● ACTIVITY
The output should match, line for line, the records from the line containing "Figure 9 Chip morphologies a h and d h" through the line containing "Table 4. The", with every picture left out.

● RECORDS TO PROCESS
··········

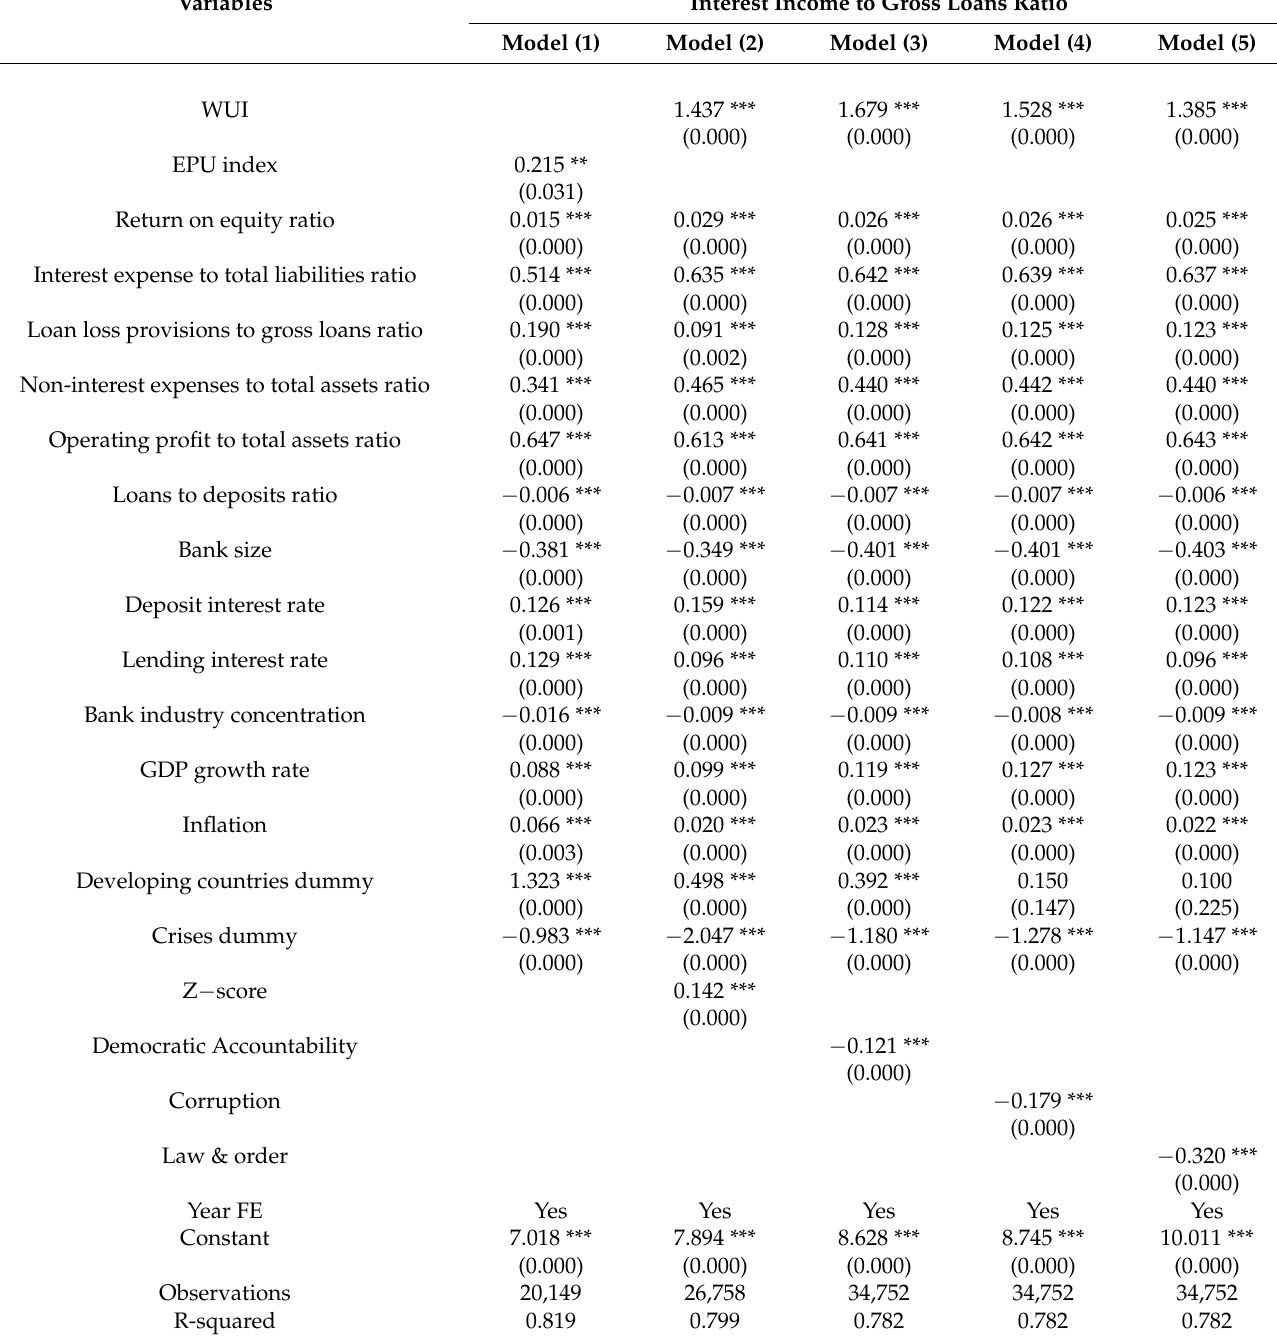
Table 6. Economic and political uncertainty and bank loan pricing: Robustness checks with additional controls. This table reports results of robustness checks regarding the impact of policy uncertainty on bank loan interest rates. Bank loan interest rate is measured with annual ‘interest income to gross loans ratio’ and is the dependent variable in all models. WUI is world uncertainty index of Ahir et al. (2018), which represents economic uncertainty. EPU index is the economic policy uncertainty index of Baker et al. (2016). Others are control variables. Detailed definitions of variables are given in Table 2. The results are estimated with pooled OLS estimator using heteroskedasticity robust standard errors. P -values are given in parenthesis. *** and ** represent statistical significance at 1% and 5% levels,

··········

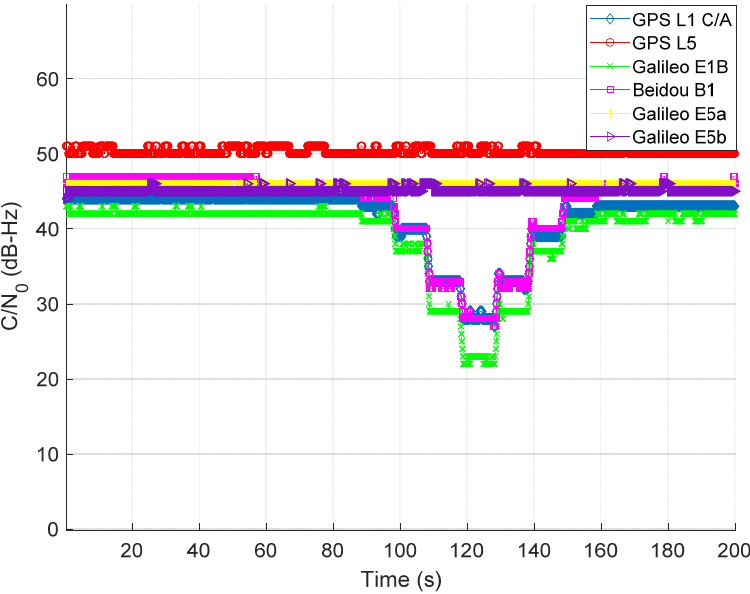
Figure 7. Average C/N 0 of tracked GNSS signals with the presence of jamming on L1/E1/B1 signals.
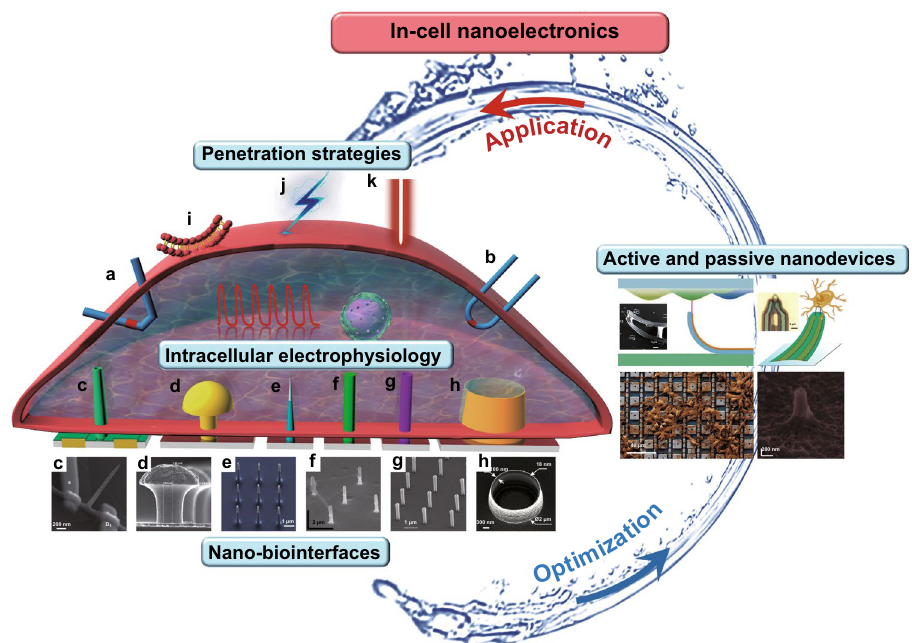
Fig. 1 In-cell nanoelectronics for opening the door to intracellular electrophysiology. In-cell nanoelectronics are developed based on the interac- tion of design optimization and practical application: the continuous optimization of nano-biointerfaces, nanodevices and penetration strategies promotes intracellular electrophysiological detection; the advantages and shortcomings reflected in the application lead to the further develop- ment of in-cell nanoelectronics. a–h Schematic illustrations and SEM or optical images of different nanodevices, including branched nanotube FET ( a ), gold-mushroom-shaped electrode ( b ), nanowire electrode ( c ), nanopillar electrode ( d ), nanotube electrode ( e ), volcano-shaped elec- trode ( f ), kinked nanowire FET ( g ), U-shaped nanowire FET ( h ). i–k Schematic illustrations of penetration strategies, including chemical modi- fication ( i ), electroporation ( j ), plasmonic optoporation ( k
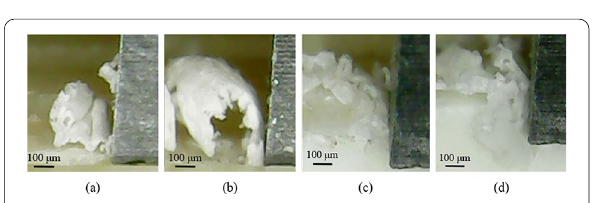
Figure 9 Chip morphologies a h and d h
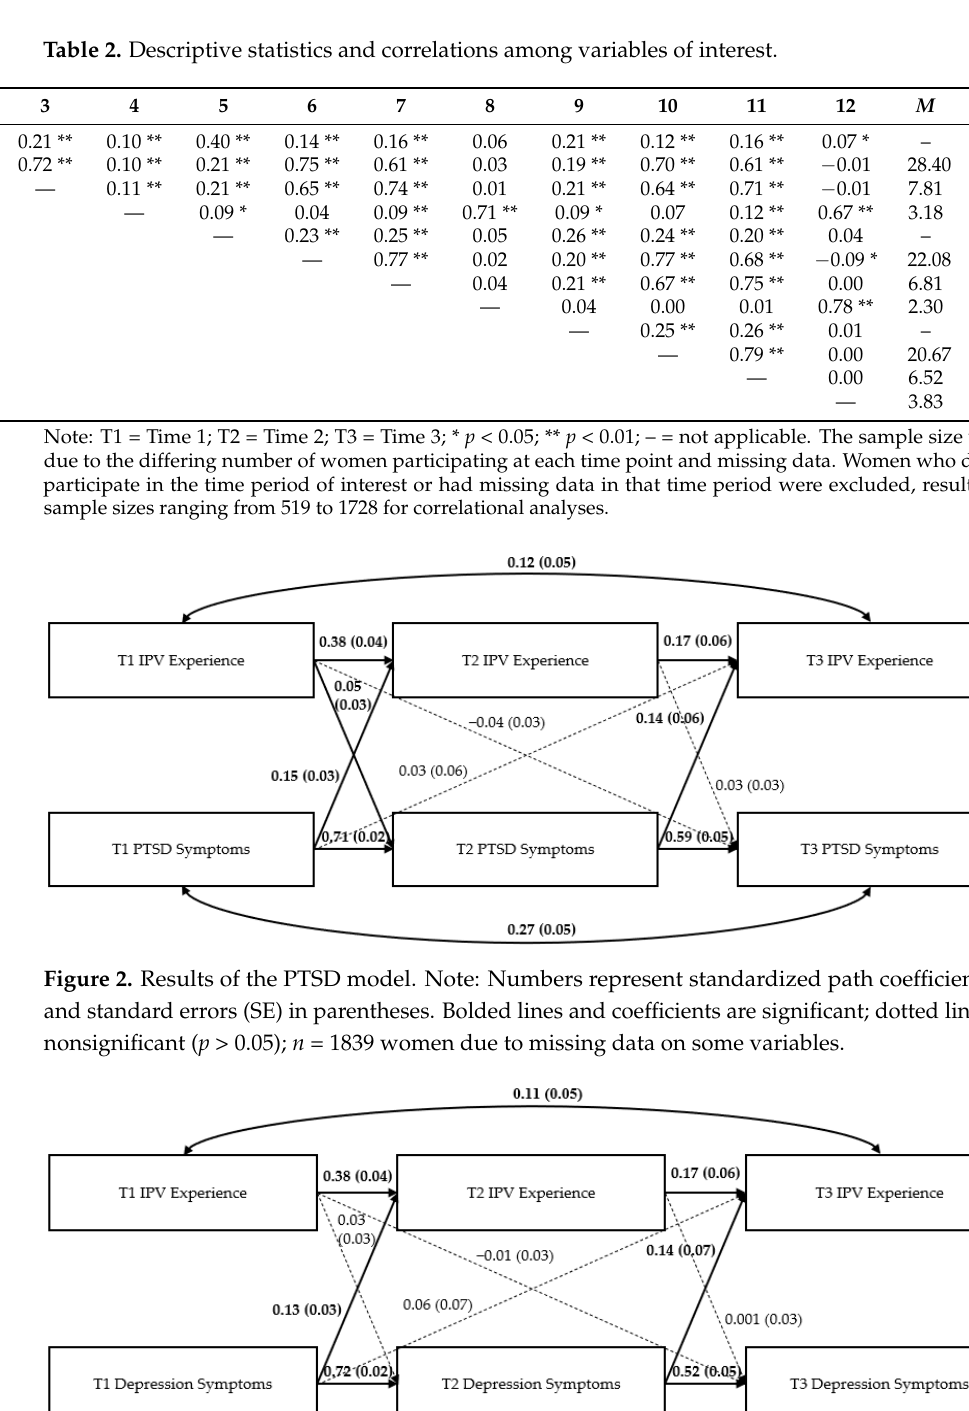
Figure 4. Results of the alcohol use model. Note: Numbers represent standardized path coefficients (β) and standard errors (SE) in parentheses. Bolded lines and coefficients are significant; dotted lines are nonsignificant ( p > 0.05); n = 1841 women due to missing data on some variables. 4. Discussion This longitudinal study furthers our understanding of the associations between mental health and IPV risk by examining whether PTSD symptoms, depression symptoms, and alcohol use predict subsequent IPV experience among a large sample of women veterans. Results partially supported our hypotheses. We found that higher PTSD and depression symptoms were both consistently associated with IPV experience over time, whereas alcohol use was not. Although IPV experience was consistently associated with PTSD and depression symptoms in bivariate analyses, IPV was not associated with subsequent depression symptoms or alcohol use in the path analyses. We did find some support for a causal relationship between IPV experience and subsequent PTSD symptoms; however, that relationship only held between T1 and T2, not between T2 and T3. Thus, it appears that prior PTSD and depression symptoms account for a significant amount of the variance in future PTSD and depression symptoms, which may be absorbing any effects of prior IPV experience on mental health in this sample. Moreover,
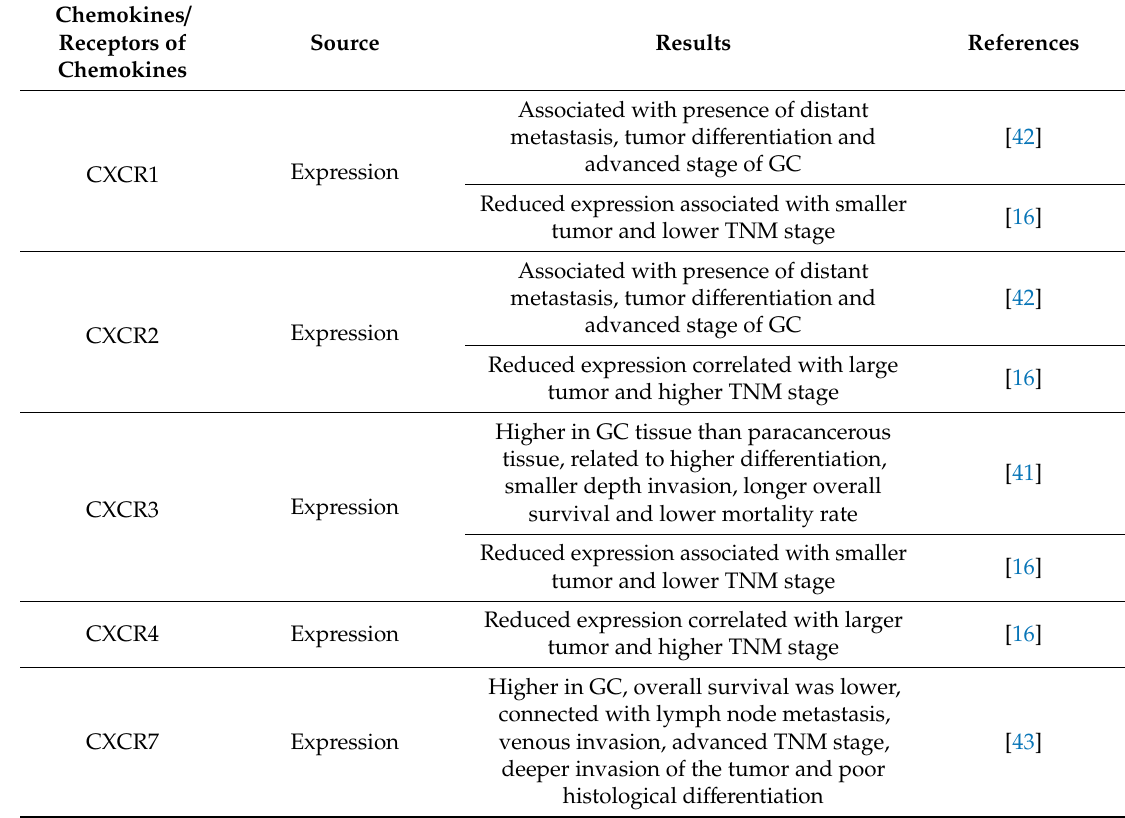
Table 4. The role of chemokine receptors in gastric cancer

··········

● RESULT OF THE TASK
Figure 9 Chip morphologies a h and d h
Figure 4. Results of the alcohol use model. Note: Numbers represent standardized path coefficients (β) and standard errors (SE) in parentheses. Bolded lines and coefficients are significant; dotted lines are nonsignificant ( p > 0.05); n = 1841 women due to missing data on some variables. 4. Discussion This longitudinal study furthers our understanding of the associations between mental health and IPV risk by examining whether PTSD symptoms, depression symptoms, and alcohol use predict subsequent IPV experience among a large sample of women veterans. Results partially supported our hypotheses. We found that higher PTSD and depression symptoms were both consistently associated with IPV experience over time, whereas alcohol use was not. Although IPV experience was consistently associated with PTSD and depression symptoms in bivariate analyses, IPV was not associated with subsequent depression symptoms or alcohol use in the path analyses. We did find some support for a causal relationship between IPV experience and subsequent PTSD symptoms; however, that relationship only held between T1 and T2, not between T2 and T3. Thus, it appears that prior PTSD and depression symptoms account for a significant amount of the variance in future PTSD and depression symptoms, which may be absorbing any effects of prior IPV experience on mental health in this sample. Moreover,
Table 4. The role of chemokine receptors in gastric cancer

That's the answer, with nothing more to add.